Sometimes the cover story traces a direct line between two points, an easy connection between concept and completion.
Not so for October.
The job started out easy enough — in fact, the cover was done in two days. But then editor Linda Baker shifted gears, and what had been the cover story — The New Philanthropy — moved inside, and the food waste feature became the cover story.
I was back to an empty page.
Linda very much wanted the cover headline to be “Wasted.”
So I batted out a few thoughts that were singularly and collectively unimpressive.
Linda herself had a vision of Beverly Cleary’s Ramona, who in one classic story takes bites of apples and casually tosses them aside.
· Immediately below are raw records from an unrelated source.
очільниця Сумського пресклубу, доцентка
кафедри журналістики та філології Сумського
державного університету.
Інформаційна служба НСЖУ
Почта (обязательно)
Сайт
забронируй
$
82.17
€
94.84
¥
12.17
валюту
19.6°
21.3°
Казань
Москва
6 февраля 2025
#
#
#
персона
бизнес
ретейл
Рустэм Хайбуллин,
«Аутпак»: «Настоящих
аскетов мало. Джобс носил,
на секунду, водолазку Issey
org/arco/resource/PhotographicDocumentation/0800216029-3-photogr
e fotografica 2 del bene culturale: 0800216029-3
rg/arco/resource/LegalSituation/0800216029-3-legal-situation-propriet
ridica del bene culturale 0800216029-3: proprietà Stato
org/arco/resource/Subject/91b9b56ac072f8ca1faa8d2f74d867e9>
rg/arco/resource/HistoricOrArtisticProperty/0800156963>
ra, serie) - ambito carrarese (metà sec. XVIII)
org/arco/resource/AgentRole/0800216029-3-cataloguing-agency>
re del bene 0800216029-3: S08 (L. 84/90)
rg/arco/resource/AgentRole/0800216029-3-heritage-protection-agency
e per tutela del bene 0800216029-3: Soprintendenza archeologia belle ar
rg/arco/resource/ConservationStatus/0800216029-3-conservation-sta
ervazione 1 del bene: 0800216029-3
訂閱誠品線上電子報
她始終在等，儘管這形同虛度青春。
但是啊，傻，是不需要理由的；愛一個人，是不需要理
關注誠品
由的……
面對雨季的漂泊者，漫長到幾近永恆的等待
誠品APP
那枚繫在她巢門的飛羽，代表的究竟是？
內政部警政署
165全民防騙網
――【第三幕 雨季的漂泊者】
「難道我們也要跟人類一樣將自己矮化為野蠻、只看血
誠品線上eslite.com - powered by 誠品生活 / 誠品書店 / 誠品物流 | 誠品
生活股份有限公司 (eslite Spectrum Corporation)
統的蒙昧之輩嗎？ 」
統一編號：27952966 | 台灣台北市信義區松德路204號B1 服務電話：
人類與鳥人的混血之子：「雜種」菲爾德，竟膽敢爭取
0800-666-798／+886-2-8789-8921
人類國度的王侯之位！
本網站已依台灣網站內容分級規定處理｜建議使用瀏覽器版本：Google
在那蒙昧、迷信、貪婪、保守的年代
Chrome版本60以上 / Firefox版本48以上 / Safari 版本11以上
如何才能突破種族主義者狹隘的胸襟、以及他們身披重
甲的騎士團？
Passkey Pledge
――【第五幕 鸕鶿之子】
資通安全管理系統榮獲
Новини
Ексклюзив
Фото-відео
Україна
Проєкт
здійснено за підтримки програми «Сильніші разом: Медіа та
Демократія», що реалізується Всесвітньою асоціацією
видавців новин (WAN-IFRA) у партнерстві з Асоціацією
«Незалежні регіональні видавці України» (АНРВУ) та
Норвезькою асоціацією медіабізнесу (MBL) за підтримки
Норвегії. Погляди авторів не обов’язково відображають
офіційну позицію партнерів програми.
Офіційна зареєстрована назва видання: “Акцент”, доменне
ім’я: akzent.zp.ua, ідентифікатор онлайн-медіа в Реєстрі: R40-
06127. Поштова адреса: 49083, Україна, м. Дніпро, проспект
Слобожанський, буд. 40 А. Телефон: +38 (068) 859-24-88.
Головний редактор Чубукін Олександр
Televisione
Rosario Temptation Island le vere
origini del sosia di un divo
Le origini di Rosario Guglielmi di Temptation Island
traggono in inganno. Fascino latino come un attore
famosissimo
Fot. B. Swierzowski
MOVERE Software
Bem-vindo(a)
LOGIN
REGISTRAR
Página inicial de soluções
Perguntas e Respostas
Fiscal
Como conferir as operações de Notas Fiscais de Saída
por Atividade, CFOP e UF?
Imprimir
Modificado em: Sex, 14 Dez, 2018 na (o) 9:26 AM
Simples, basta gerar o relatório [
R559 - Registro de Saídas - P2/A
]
She really liked Ramona’s devil-may-care attitude, and wanted a design that was similarly lighthearted and funny.
I worried that juxtaposing the word “Wasted” with an image of someone snacking on piles of food would signal “stoners.” I also didn’t want to literally make reference to Ramona, having just illustrated a cover in homage to Saul Steinberg two months earlier.
We hammered out what the image should be — a young man blithely gorging on food and tossing half-eaten morsels into a compost bucket. That compost bucket would be key, communicating unequivocally that the story was about wasted food —not wasted people.
But I’m no cartoonist. The solution was to hire — a super hero comic book artist (who also happens to be my brother-in-law).
That would be Mark Conahan, who draws a comic series called Hopeless Old Men On Skateboards. He is shown above modeling one of the costumes from his daughter Gillian’s book, The Hero’s Closet: Sewing for Cosplay and Costuming.
Mark made a few rapid sketches, and we were able to refine the image and its content quickly. Would that it were always so easy!